(Task prompt) In the material below, find the span from the line with "analysis of unremarkable" to the line with "staining of human" and transcribe only those lines, exactly, ends included, without the pictures.

(Excerpted data)
□ □ □ □
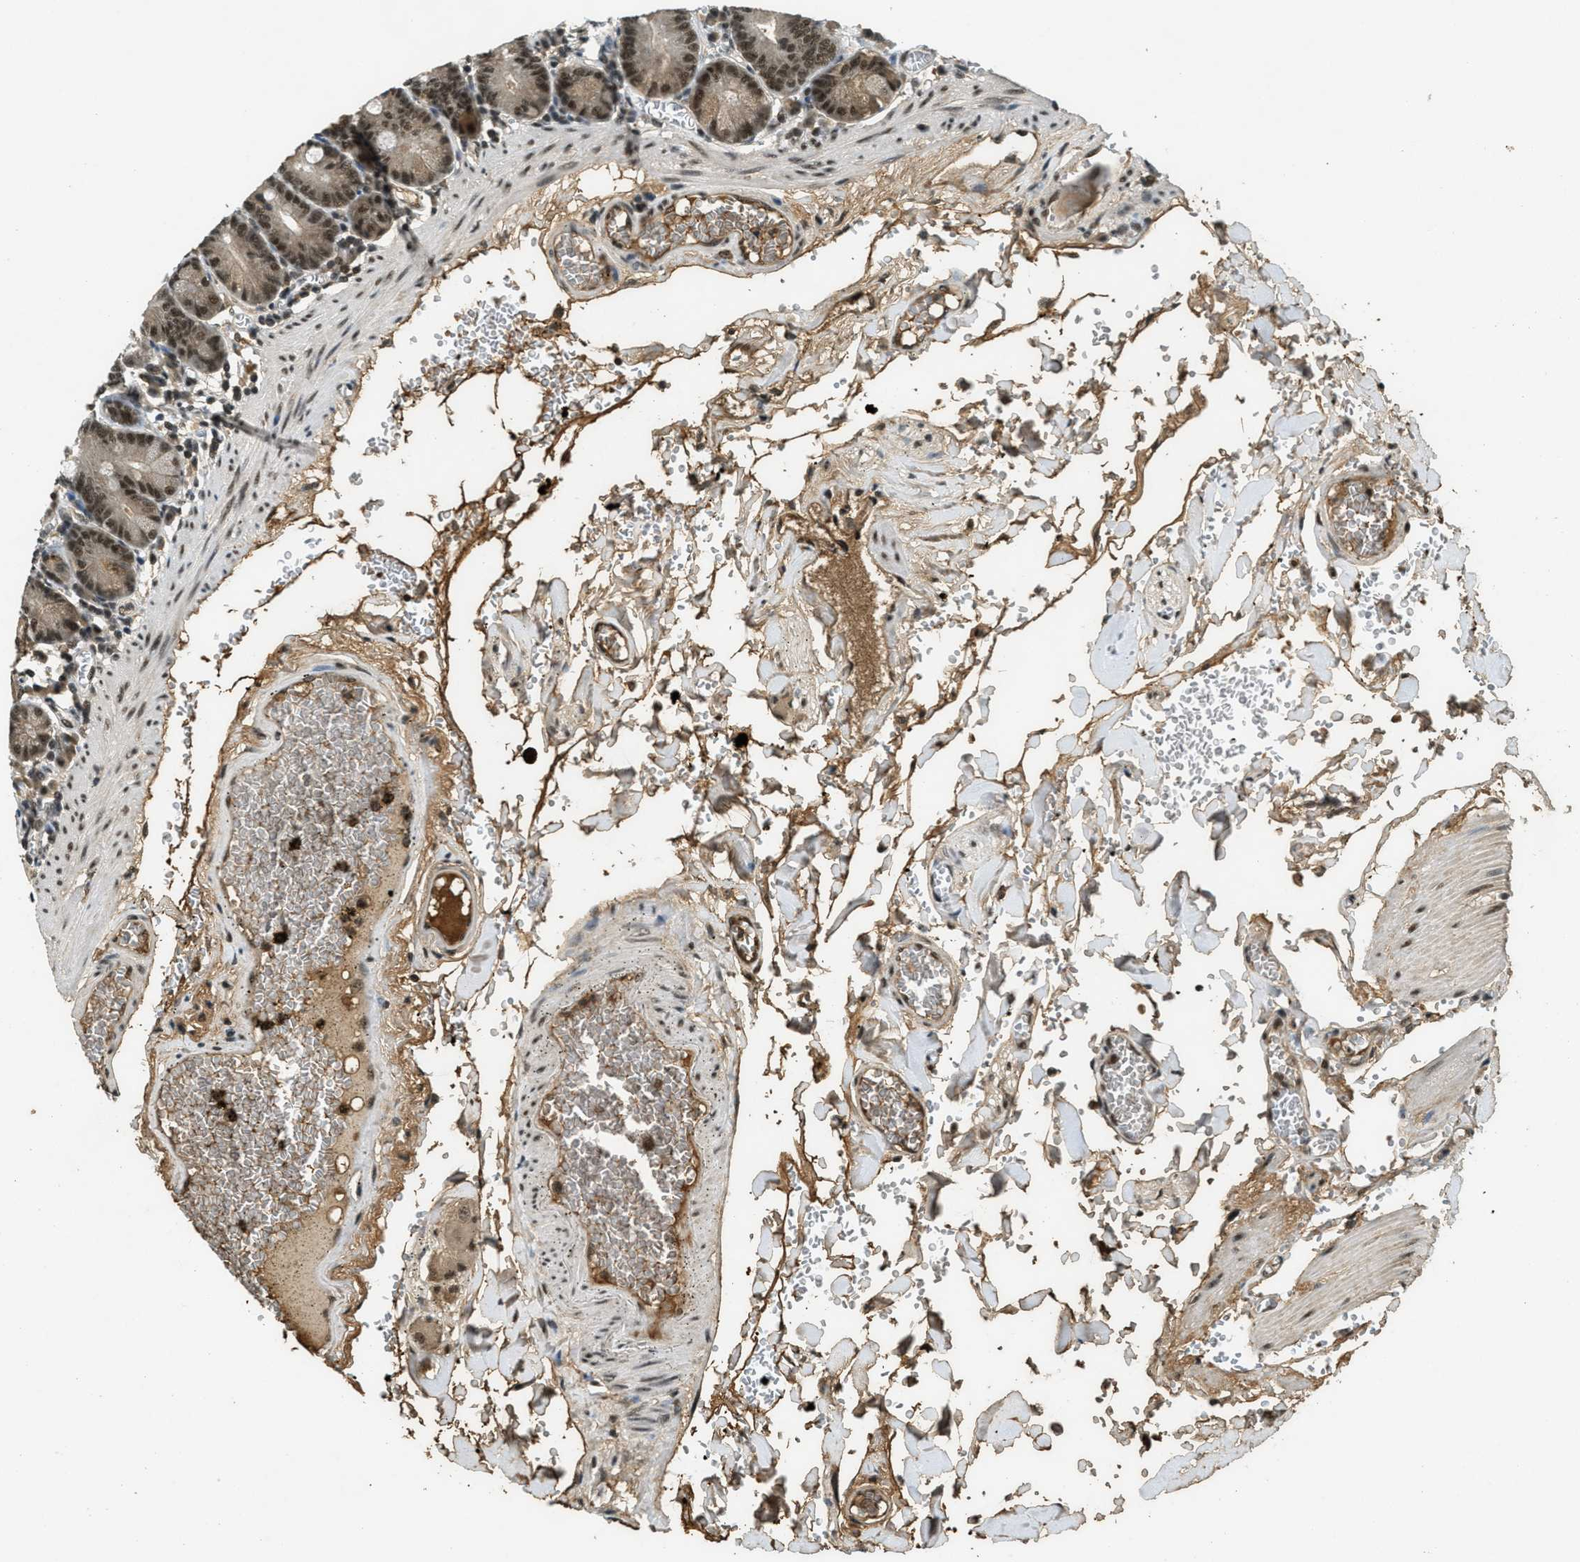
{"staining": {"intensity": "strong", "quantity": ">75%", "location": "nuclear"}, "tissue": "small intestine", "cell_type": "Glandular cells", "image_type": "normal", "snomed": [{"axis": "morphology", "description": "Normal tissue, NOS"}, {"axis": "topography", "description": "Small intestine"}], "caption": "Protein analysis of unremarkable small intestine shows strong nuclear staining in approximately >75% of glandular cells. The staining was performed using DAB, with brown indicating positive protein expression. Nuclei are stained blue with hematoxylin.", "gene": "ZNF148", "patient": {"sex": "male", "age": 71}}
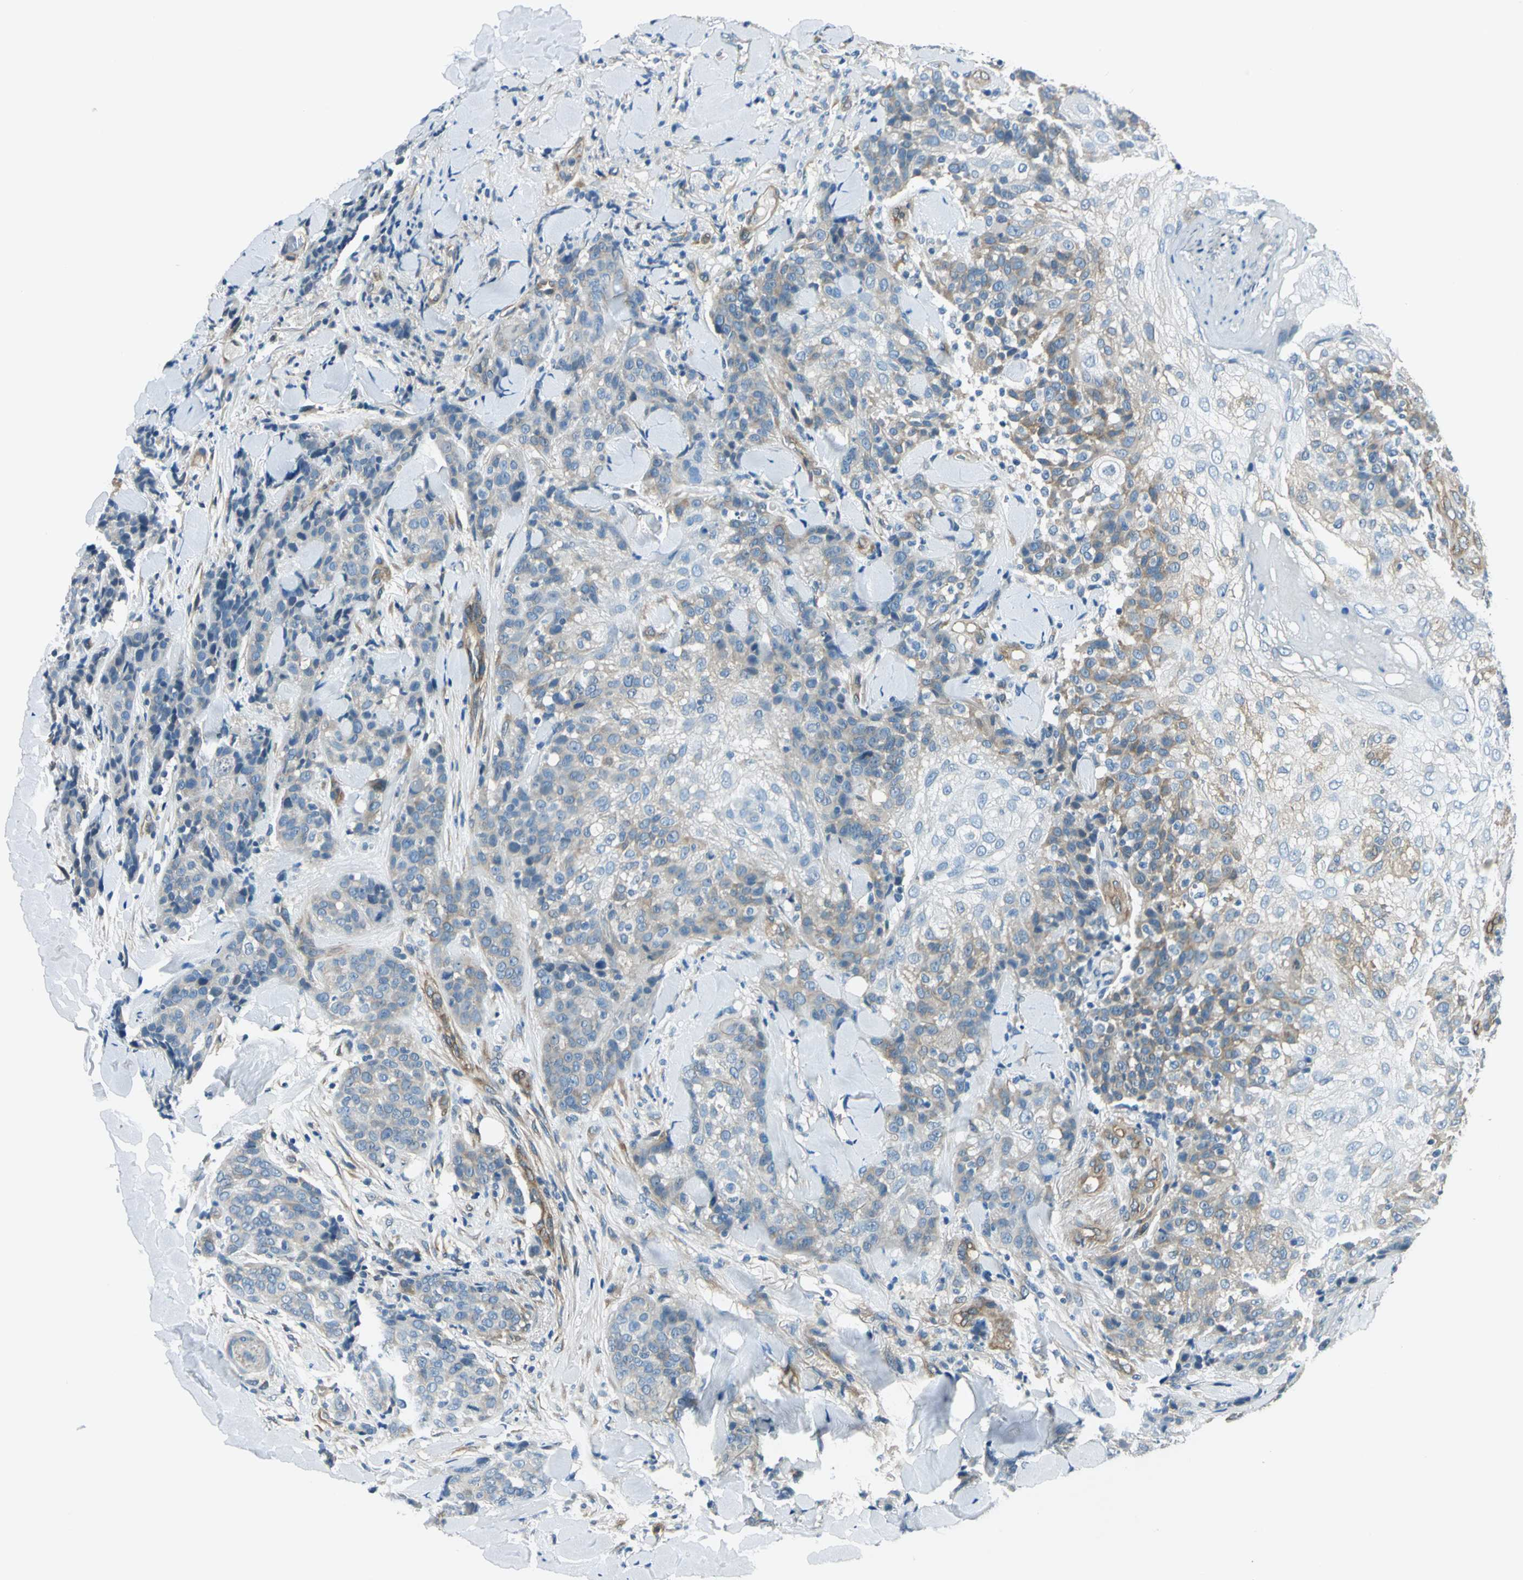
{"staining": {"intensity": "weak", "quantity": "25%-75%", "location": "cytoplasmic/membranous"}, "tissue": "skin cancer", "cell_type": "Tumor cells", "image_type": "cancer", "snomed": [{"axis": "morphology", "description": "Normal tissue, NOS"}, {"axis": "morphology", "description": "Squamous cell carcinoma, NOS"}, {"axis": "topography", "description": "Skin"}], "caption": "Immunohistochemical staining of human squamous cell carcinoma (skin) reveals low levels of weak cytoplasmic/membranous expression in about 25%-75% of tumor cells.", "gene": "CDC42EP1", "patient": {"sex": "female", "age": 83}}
□ □ □ □
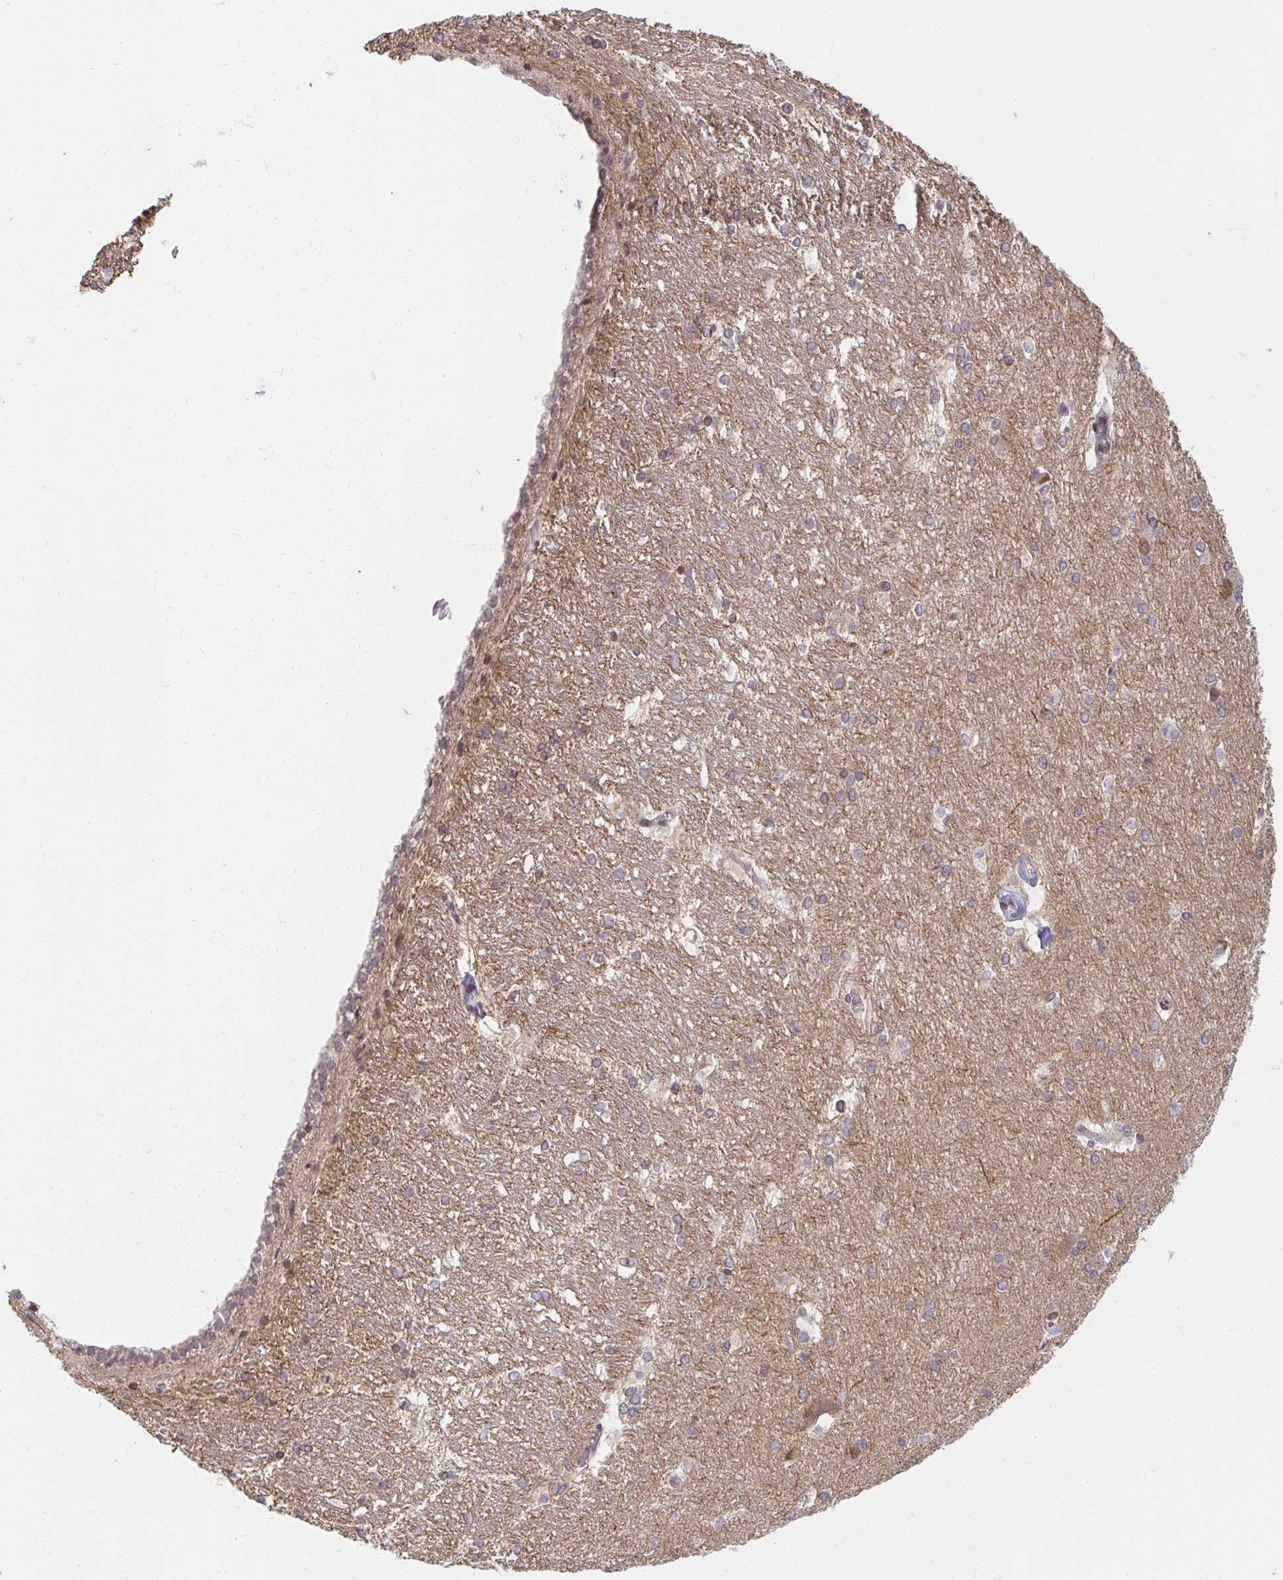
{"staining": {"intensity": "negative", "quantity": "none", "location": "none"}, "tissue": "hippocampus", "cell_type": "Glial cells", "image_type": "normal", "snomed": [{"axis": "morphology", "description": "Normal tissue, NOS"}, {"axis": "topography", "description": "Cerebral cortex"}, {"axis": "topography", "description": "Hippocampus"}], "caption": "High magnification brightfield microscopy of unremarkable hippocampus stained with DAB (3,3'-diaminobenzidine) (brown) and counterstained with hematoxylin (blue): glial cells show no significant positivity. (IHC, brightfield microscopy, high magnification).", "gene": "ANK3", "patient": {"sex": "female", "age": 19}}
□ □ □ □
(Output below)
{"staining": {"intensity": "strong", "quantity": ">75%", "location": "nuclear"}, "tissue": "small intestine", "cell_type": "Glandular cells", "image_type": "normal", "snomed": [{"axis": "morphology", "description": "Normal tissue, NOS"}, {"axis": "topography", "description": "Small intestine"}], "caption": "Protein analysis of unremarkable small intestine shows strong nuclear staining in approximately >75% of glandular cells. The staining was performed using DAB, with brown indicating positive protein expression. Nuclei are stained blue with hematoxylin.", "gene": "ZNF148", "patient": {"sex": "male", "age": 71}}
{"staining": {"intensity": "weak", "quantity": "25%-75%", "location": "cytoplasmic/membranous"}, "tissue": "skin cancer", "cell_type": "Tumor cells", "image_type": "cancer", "snomed": [{"axis": "morphology", "description": "Normal tissue, NOS"}, {"axis": "morphology", "description": "Squamous cell carcinoma, NOS"}, {"axis": "topography", "description": "Skin"}], "caption": "Immunohistochemical staining of human squamous cell carcinoma (skin) reveals low levels of weak cytoplasmic/membranous expression in about 25%-75% of tumor cells.", "gene": "CDC42EP1", "patient": {"sex": "female", "age": 83}}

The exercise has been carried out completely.